### Input:
════════════════════

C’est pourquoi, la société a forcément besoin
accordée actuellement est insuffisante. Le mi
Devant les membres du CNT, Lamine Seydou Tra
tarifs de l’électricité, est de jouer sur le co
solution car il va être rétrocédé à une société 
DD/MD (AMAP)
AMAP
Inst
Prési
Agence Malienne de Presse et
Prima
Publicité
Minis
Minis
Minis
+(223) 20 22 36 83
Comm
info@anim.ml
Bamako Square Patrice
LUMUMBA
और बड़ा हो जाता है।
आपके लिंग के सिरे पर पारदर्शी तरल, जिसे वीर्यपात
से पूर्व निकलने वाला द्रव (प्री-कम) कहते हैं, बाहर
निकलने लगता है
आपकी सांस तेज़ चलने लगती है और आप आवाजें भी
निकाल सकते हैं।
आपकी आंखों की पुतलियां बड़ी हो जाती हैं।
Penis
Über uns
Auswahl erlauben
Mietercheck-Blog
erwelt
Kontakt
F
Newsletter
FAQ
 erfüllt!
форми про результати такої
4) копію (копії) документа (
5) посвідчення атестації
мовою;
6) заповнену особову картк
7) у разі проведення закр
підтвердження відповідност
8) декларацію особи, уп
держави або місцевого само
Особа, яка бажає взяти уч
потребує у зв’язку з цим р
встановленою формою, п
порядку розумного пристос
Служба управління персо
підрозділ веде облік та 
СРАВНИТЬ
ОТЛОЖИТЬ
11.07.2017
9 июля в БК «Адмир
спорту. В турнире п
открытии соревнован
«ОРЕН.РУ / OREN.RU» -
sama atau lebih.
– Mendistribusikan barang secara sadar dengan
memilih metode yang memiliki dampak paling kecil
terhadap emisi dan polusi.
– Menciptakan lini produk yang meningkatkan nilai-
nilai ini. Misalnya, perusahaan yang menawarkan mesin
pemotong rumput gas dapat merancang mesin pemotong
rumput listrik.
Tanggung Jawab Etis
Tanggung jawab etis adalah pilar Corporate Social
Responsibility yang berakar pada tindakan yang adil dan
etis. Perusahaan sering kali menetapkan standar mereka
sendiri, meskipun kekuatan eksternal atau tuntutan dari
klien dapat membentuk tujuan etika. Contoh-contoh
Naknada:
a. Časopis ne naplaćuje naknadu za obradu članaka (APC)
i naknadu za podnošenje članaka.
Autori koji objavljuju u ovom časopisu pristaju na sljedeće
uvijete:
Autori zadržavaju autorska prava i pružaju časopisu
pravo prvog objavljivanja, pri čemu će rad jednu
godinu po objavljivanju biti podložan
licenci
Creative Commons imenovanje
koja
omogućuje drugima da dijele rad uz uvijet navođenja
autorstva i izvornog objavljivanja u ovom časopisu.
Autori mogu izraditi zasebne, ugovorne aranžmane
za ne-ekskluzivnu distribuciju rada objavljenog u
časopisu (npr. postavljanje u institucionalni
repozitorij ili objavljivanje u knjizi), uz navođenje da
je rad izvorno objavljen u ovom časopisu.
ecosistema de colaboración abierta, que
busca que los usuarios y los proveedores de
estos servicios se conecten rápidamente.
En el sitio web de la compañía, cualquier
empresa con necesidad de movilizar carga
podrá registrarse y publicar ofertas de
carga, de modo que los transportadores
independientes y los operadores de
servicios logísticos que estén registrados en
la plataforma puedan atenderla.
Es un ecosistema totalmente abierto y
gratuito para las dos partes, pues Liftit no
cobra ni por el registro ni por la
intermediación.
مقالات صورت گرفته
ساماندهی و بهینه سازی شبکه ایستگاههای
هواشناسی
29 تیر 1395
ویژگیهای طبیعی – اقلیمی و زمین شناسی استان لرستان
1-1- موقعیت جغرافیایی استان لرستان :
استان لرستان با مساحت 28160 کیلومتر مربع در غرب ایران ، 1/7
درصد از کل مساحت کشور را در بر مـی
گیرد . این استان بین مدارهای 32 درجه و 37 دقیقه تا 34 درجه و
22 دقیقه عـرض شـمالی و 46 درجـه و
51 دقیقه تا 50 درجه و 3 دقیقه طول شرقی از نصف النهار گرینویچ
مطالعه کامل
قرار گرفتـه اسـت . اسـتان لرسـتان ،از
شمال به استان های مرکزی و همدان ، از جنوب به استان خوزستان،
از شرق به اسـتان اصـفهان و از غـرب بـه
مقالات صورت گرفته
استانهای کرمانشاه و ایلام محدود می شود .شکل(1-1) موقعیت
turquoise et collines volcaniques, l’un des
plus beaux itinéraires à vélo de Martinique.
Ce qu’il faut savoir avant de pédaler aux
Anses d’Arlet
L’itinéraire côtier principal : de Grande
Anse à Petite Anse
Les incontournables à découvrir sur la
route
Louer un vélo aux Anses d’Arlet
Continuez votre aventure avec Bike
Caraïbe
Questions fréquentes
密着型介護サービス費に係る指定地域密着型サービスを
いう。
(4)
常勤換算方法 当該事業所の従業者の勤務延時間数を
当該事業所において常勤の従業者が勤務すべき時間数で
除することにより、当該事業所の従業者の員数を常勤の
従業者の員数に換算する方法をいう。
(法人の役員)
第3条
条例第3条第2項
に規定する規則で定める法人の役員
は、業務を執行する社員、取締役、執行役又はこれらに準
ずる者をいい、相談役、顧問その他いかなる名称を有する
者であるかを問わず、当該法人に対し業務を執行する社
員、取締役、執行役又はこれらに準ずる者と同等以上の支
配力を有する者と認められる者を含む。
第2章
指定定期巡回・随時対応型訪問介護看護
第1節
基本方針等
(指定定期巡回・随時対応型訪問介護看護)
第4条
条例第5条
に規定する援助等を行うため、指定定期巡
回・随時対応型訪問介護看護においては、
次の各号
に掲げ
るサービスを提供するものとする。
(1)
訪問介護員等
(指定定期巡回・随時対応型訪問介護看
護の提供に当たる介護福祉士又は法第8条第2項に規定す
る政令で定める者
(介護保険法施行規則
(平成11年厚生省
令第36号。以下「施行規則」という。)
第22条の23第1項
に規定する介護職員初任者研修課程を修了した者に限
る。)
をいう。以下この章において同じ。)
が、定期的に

════════════════════

### What is expected:
What you give back should be only the lines of the records above, starting at the line with "etis. Perusahaan sering" and ending at the line with "za ne-ekskluzivnu distribuciju", restated word for word.

### Result for this exercise:
etis. Perusahaan sering kali menetapkan standar mereka
sendiri, meskipun kekuatan eksternal atau tuntutan dari
klien dapat membentuk tujuan etika. Contoh-contoh
Naknada:
a. Časopis ne naplaćuje naknadu za obradu članaka (APC)
i naknadu za podnošenje članaka.
Autori koji objavljuju u ovom časopisu pristaju na sljedeće
uvijete:
Autori zadržavaju autorska prava i pružaju časopisu
pravo prvog objavljivanja, pri čemu će rad jednu
godinu po objavljivanju biti podložan
licenci
Creative Commons imenovanje
koja
omogućuje drugima da dijele rad uz uvijet navođenja
autorstva i izvornog objavljivanja u ovom časopisu.
Autori mogu izraditi zasebne, ugovorne aranžmane
za ne-ekskluzivnu distribuciju rada objavljenog u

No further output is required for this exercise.